Identifying fault-prone files in large industrial software systems

E. Weyuker; T. Ostrand    Mälerdalen University, Västerås, Sweden

Abstract

We provide an overview of a decade-long research program aimed at identifying the most fault-prone files of large industrial software systems. We describe the motivation, approach used and results observed when we applied this technology to 170 releases of 9 different systems running continuously in the field. In all cases the files predicted to be most fault-prone accounted for most of the bugs in the system.

Keywords

Software fault prediction; Fault-proneness; Predictive model; Standard Model; Industrial software

Acknowledgment

This work was supported in part by the Swedish Research Council through grant 621-2014-4925.

A person walks down the street and sees a man on his hands and knees under a lamp post.

What are you doing?

I’m looking for my keys.

You dropped them here?

No, but the light is so much better here than where I dropped them, I thought I’d look here!

A silly old joke, but one that motivated the work that we did on software fault prediction for almost a decade while working at AT&T. A common paradigm used at AT&T to develop large systems was to design and create an initial version, and then continue to maintain it with subsequent releases at roughly 3-month intervals. Each new release might contain added functionality, redesign of existing code, removal of parts no longer needed, and fixes for bugs that had been documented since the last release.
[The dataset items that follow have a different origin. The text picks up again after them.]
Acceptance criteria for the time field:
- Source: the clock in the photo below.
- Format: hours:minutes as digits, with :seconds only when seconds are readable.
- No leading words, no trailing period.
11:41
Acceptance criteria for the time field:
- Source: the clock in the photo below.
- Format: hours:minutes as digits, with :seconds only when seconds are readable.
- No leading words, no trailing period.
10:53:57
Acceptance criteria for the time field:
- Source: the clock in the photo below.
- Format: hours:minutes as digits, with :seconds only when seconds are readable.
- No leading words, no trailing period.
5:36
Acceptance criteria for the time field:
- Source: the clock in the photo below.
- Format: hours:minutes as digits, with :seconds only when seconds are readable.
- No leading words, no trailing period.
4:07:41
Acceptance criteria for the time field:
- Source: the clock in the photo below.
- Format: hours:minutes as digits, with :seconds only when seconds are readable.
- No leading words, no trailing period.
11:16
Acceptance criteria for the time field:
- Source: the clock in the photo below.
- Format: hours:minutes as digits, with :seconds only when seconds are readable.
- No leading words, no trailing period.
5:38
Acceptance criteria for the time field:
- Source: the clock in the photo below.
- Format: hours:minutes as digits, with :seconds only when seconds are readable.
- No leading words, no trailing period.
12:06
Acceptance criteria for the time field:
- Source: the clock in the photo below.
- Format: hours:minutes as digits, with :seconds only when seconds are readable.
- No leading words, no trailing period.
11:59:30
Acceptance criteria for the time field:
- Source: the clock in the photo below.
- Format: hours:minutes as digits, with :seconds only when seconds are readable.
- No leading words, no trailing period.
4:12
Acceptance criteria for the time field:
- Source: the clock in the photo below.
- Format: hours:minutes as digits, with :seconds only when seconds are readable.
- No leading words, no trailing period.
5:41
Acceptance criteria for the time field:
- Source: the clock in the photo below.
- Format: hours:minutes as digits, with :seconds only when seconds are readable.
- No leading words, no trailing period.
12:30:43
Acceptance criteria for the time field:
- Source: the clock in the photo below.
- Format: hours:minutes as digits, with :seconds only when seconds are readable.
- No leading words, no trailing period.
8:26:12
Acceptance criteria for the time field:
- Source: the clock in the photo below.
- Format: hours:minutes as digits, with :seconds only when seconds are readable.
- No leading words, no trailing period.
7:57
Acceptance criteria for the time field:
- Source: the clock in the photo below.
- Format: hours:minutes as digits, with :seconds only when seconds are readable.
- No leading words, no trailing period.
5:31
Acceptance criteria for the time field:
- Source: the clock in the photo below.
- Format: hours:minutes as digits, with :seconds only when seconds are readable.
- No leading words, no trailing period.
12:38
Testing is a critical and expensive step needed to create a software system or new release. Every tester would love to be able to focus their lamp posts exactly where the bugs are so that they could test the relevant program parts most intensively. If only we knew beforehand where the bugs were likely to be, we could test there first, test there hardest, assign our best testers, allocate sufficient time where it’s needed, etc. In short, we could use that information to prioritize our testing efforts to find bugs faster and more efficiently, leading to more reliable software. That is exactly what our software fault prediction algorithms aim to do—identify those parts of a software system that are most likely to contain the largest numbers of bugs.

To help identify the parts of a system most likely to contain bugs, we needed to identify which file characteristics correlated most closely with files containing the largest numbers of bugs. We identified both static code characteristics, such as file size and programming language, and historical characteristics, such as the number of recent bugs and the number of recent changes made to each file, that would be used to predict the number of bugs that will be in each file in the next release of the system. As the basis for our research, we looked for real industrial software projects with multiple releases, comprehensive version history, and an accessible bug database. We needed to work with practitioners and get their interest in the project so that they would give us access to their software and data. As we studied their systems and built our first prediction models, we continued working with practitioners to make sure we were asking the right questions and providing feedback in a form that would be useful to them.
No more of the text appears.